* Collected data *
------------------------------------

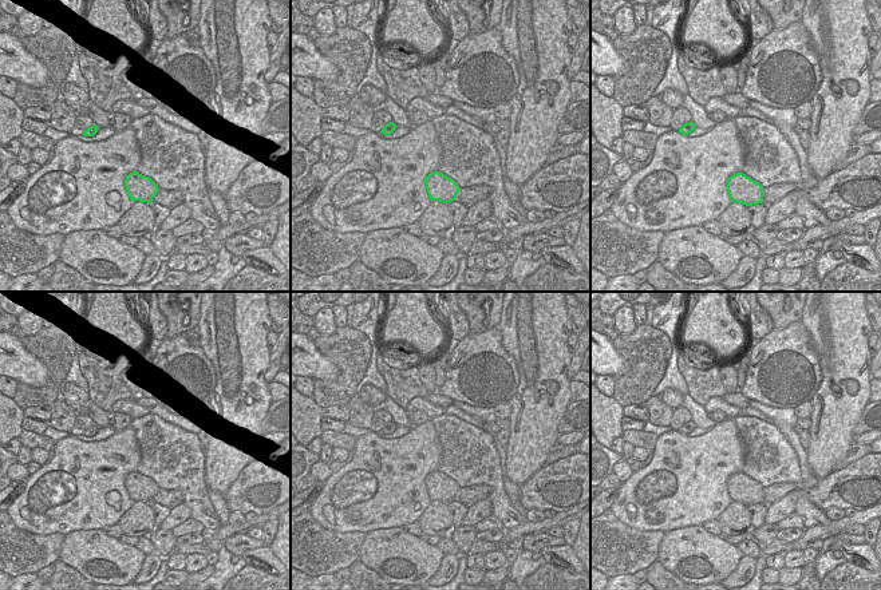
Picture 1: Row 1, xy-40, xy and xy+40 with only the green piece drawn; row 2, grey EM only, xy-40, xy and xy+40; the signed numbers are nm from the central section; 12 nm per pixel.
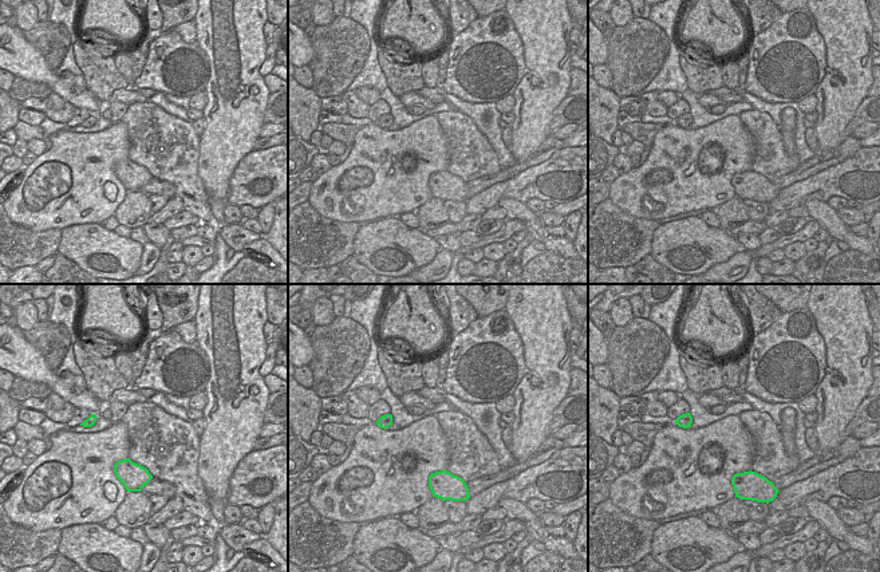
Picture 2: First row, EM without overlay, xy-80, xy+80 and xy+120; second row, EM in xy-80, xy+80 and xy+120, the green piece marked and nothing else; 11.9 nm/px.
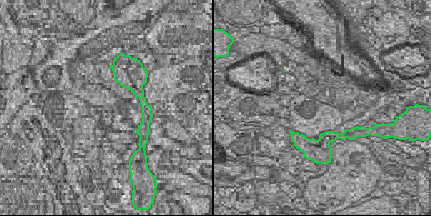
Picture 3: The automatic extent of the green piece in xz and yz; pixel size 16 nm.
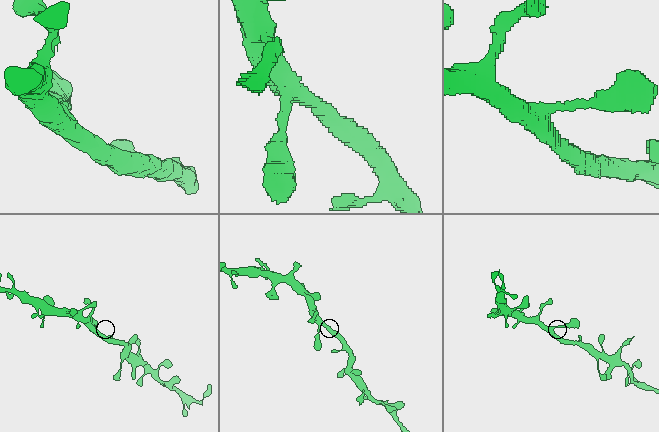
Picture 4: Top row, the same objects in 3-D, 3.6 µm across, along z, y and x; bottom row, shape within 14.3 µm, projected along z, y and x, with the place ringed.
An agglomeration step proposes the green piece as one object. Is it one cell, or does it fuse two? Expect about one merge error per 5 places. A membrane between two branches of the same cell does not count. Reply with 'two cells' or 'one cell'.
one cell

------------------------------------

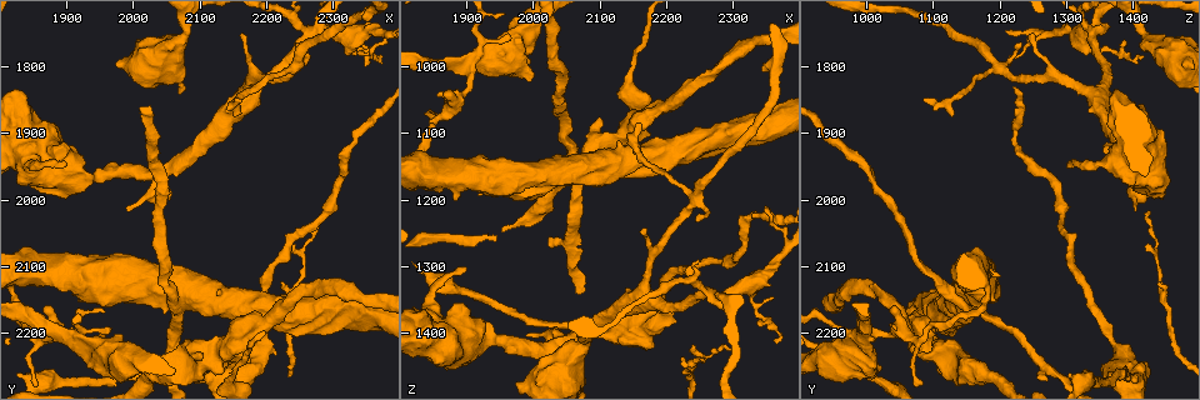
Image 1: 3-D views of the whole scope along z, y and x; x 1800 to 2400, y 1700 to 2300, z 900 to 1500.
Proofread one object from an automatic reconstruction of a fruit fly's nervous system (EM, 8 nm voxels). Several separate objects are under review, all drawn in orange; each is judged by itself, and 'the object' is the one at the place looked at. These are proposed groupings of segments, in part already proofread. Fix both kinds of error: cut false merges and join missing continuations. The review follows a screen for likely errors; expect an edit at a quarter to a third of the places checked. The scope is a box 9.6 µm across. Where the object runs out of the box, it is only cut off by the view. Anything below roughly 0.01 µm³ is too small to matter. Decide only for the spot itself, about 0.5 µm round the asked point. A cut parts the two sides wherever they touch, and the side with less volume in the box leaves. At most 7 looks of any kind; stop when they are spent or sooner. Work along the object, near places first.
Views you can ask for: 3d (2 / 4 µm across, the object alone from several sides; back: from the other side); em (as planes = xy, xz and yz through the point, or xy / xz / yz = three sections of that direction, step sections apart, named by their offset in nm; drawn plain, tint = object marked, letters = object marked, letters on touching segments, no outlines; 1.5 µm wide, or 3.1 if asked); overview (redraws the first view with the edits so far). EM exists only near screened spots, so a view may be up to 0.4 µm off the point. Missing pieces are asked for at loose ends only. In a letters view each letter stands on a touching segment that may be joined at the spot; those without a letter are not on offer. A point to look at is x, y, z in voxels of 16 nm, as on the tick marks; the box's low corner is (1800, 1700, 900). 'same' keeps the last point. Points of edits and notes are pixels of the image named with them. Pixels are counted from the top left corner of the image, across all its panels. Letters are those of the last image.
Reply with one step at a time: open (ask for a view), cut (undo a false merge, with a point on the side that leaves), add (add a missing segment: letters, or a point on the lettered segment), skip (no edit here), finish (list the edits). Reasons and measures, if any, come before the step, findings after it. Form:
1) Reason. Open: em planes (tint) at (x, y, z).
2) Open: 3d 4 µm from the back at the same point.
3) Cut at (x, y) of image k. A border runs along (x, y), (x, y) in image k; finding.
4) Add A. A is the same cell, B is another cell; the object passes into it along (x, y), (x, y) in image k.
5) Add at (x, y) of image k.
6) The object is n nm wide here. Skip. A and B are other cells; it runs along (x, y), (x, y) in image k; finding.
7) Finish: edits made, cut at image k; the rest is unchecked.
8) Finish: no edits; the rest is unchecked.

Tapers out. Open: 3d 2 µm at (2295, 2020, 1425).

------------------------------------

* ABOUT THIS TASK *
Which lines above hold the string "Picture"? Copy each of them.

* WORKED SOLUTION *
Picture 1: Row 1, xy-40, xy and xy+40 with only the green piece drawn; row 2, grey EM only, xy-40, xy and xy+40; the signed numbers are nm from the central section; 12 nm per pixel.
Picture 2: First row, EM without overlay, xy-80, xy+80 and xy+120; second row, EM in xy-80, xy+80 and xy+120, the green piece marked and nothing else; 11.9 nm/px.
Picture 3: The automatic extent of the green piece in xz and yz; pixel size 16 nm.
Picture 4: Top row, the same objects in 3-D, 3.6 µm across, along z, y and x; bottom row, shape within 14.3 µm, projected along z, y and x, with the place ringed.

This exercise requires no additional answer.